Clearly, the pink and blue relationship is not just about how parents decorate their nurseries. It has deeper implications for society as a whole, passing down notions that are seemingly learned in childhood. However, is this divide inherent to society and the colour relationships are simply a byproduct? Or do colour relationships play a part in keeping these norms and values established? In other words, which came first? Well, the history of pink and blue for babies may help us here. 

When the two colours first came on the scene as options for baby clothes in the mid nineteenth century, infant clothing was traditionally white because this was easy to bleach. Initially, pink was decided as the masculine colour as it was bolder while blue was more palatable to the eye. It was more submissive and therefore suitable for females. With the Women’s Liberation movement, women decided that they wanted to wear the dominant shade and pink became increasingly associated with femininity. This suggests that colour relationships will come to pass and fall out of favour, but the ultimate distinction between male and female will always need to be marked aesthetically. In 2021, we seem to be at the beginning of transcending the predetermining of gender from birth. Yellow - a neutral (for now!) - is being chosen more often for nurseries and baby clothes, and some parents even encourage their child to choose their own gender.

A relationship between colour and something as important as gender identity might seem a strange one. Afterall, isn’t colour completely subjective? Doesn’t colour not even exist at all? It’s true that colour is sometimes defined as a lack of that colour. The red of the tomato, for example, looks this way because that shade is the very shade that wavelengths of light cannot absorb on a tomato. We see colour on objects because of the way their properties react when light hits them, hence why we cannot see colour when in a dark or barely lit room. In fact, if there were no humans on earth, there would also be no colour. 
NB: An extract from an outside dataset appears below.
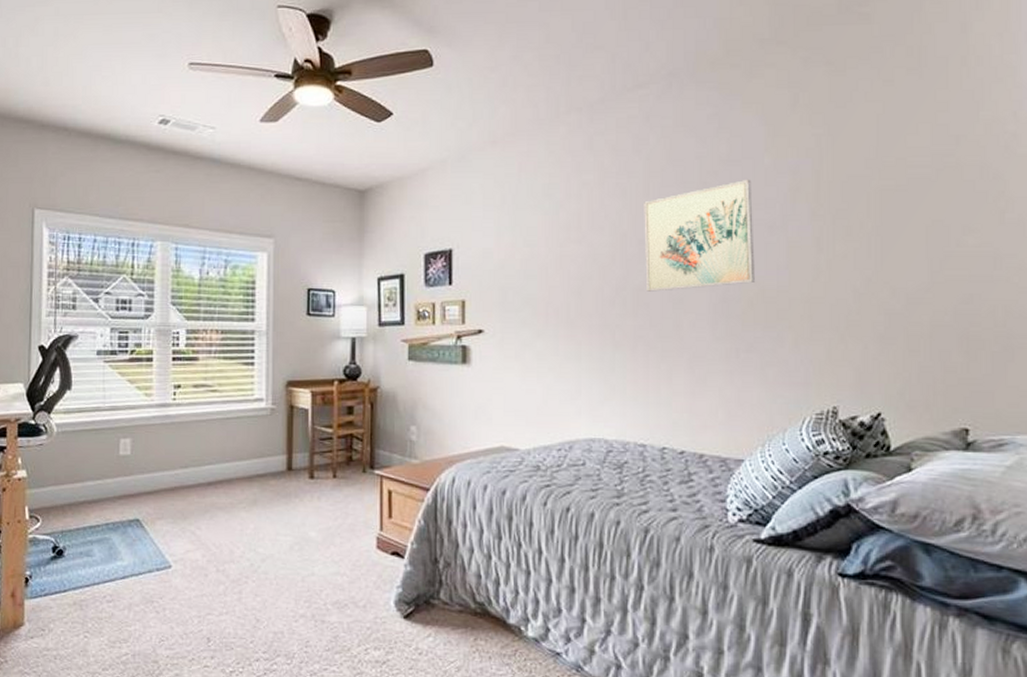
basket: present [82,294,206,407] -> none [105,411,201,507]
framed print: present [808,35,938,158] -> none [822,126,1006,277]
It goes without saying, that colour is also highly subjective. We will never truly know how another person sees a shade. Some folks are colourblind, but even among those that are not, there are regular arguments about whether a shade is blue or purple, green or blue, or orange or red. Clearly we all experience colours slightly differently, and our emotional reactions can differ too. There’s a reason that we don’t all share the same favourite colour. Some colours speak to people more than they do to others. In a sense, colour is nothing if not completely subjective. In this way then, perhaps it makes sense that colour and gender have been linked. Gender, like colour, is a completely subjective and personal entity that everyone has a completely different experience of. No one experiences exactly the same gender identity, just as no one experiences the same reactions or even perceptions of colour. Not only is gender a fluid, ever-changing spectrum, but it’s also expressed and felt in many different ways, unique to everyone. We know there would be no colours if there were no humans on the earth, but would there be objective gender roles and rules if there were no societies to suggest them? In this way, maybe it does make perfect sense.